By: Maggie A. Khuu and Dr. Jenna Koschnitzky, Director of Research Programs
While shunt implantation is a typical treatment option for people with hydrocephalus, there have been surprisingly few advances to decrease shunt failure rates since the 1950s. For patients that receive permanent shunts, the initial feeling of relief after a successful surgery can quickly turn to worry and anxiety about shunt failure. Shunts often fail due to buildup of organic materials (tissue and cells) that block the cerebrospinal fluid (CSF) catheter intake holes and prevent the proper drainage of CSF. Shunt obstruction attributed to physical blockage by cells or tissue accounts for more than half of the shunt failures in children with hydrocephalus.
Dr. Brian Hanak, Seattle Children’s Research Institute, and Dr. Carolyn Harris, now running her own lab at Wayne State University, are working to change that.
In the study, published in the Journal of Neurosurgery: Pediatrics, researchers from Seattle Children’s Research Institute collected failed shunt hardware from pediatric patients ages 7-13 to identify which cellular substrates (e.g., cells floating in CSF) could be responsible for these obstructions. It was reported in earlier studies that the choroid plexus, a bundle of cells that produces CSF in the brain, and ependymal cells, cells that line the CSF filled spaces in the brain, were often found blocking the intake holes of these failed shunts.
However, the team found that many shunts which, with the naked eye, seemed to have no cells attached to the shunt catheter, had microglia and astrocytes attached to the CSF intake holes when viewed under a microscope. Microglia and astrocytes are cells that support neurons by holding them in place, supplying them with nutrients and oxygen, and destroying harmful bacteria and viruses, among other duties. What was unknown prior to this study was that the choroid plexus and ependymal cells did not appear to attach directly to the catheter but attached instead to the microglia and astrocytes.
Essentially, the team hypothesizes that astrocytes and microglia first stick to the catheter and then act as a “bridge” for the choroid plexus and ependymal cells to attach to the shunt catheter. Together, these cells all contribute to shunt obstruction. Based on the data from this study, it appears that astrocytes and microglia are the primary cell types responsible for ventricular catheter obstruction.
While further studies are needed to include a broader panel of cell markers, these new findings may lead to better and more targeted ways to prevent shunt catheter obstruction. Understanding exactly why the catheter holes become blocked will allow the development of new coatings and catheter materials that specifically prevent these cells from sticking and blockages from occurring, leading to less shunt failure.
In 2015, Dr. Hanak received the Hydrocephalus Association Resident’s Prize which is an annual award given to the most promising hydrocephalus-related research paper presented by a neurosurgical resident at the Pediatric Section meeting of the American Association of Neurological Surgeons/Congress of Neurological Surgeons (AANS/CNS).
Dr. Carolyn Harris began working on hydrocephalus as a graduate student with Dr. Pat McAllister and brought this project to the lab of Dr. William Shain as a postdoctoral fellow. She is now running her own independent lab at Wayne State University, College of Engineering, where she is an Assistant Professor.
In 2016, Dr. Harris received the annual Gift of Knowledge Award honoring the pediatric neurosurgeon Norman Guthkelch from the Society for Research into Hydrocephalus and Spina Bifida with her presentation, ‘Investigating the mechanisms of shunt obstruction in hydrocephalus using human shunt explants’. Also in 2016, Dr. Harris received a National Institutes of Health (NIH) grant worth almost $2,000,000 to continue this line of research. The project is entitled, ‘Investigating the cellular mechanisms leading to repetitive shunt failure in the treatment of pediatric hydrocephalus’. Dr. Harris is continuing to build her lab, which now includes 11 students. Many in our community know Dr. Harris through both the Seattle and Detroit WALKS and the Detroit Community Network meetings. Dr. Harris is also a staple at the biennial National Conferences on Hydrocephalus and has dedicated her career to understanding and preventing shunt occlusion.

▶ _Given entries_:
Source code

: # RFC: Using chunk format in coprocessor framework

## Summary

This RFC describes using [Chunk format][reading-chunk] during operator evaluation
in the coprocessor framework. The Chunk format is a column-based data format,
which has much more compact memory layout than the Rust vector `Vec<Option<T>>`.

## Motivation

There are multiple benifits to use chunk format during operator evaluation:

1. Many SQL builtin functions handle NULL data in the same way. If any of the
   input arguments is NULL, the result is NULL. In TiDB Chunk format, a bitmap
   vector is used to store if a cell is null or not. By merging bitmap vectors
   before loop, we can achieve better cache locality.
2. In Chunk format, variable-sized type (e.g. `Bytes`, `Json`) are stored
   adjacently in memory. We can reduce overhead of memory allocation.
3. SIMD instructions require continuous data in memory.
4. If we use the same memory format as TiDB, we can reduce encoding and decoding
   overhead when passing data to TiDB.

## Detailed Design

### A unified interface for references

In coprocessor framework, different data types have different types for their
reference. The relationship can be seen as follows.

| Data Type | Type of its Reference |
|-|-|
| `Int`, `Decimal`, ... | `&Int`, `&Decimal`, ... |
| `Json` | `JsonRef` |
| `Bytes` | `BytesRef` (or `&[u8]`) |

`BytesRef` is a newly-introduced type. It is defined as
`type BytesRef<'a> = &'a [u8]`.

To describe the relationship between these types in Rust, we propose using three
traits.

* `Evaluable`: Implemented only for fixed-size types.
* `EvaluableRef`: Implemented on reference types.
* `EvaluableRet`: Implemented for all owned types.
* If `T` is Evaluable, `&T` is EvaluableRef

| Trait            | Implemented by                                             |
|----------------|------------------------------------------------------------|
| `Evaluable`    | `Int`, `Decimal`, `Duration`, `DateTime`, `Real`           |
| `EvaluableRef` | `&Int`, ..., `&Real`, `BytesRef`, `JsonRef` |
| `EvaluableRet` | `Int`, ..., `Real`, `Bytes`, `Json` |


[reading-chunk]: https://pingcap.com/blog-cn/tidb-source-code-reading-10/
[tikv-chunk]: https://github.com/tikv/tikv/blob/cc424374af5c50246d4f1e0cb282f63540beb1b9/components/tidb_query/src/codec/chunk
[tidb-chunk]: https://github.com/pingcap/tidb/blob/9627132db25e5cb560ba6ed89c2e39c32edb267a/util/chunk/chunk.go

▶ _Task to complete_: From the article on shunt obstruction above, write out the passage starting with "Essentially, the team" and going on through "ventricular catheter obstruction.", word for word.

▶ _Task output_:
Essentially, the team hypothesizes that astrocytes and microglia first stick to the catheter and then act as a “bridge” for the choroid plexus and ependymal cells to attach to the shunt catheter. Together, these cells all contribute to shunt obstruction. Based on the data from this study, it appears that astrocytes and microglia are the primary cell types responsible for ventricular catheter obstruction.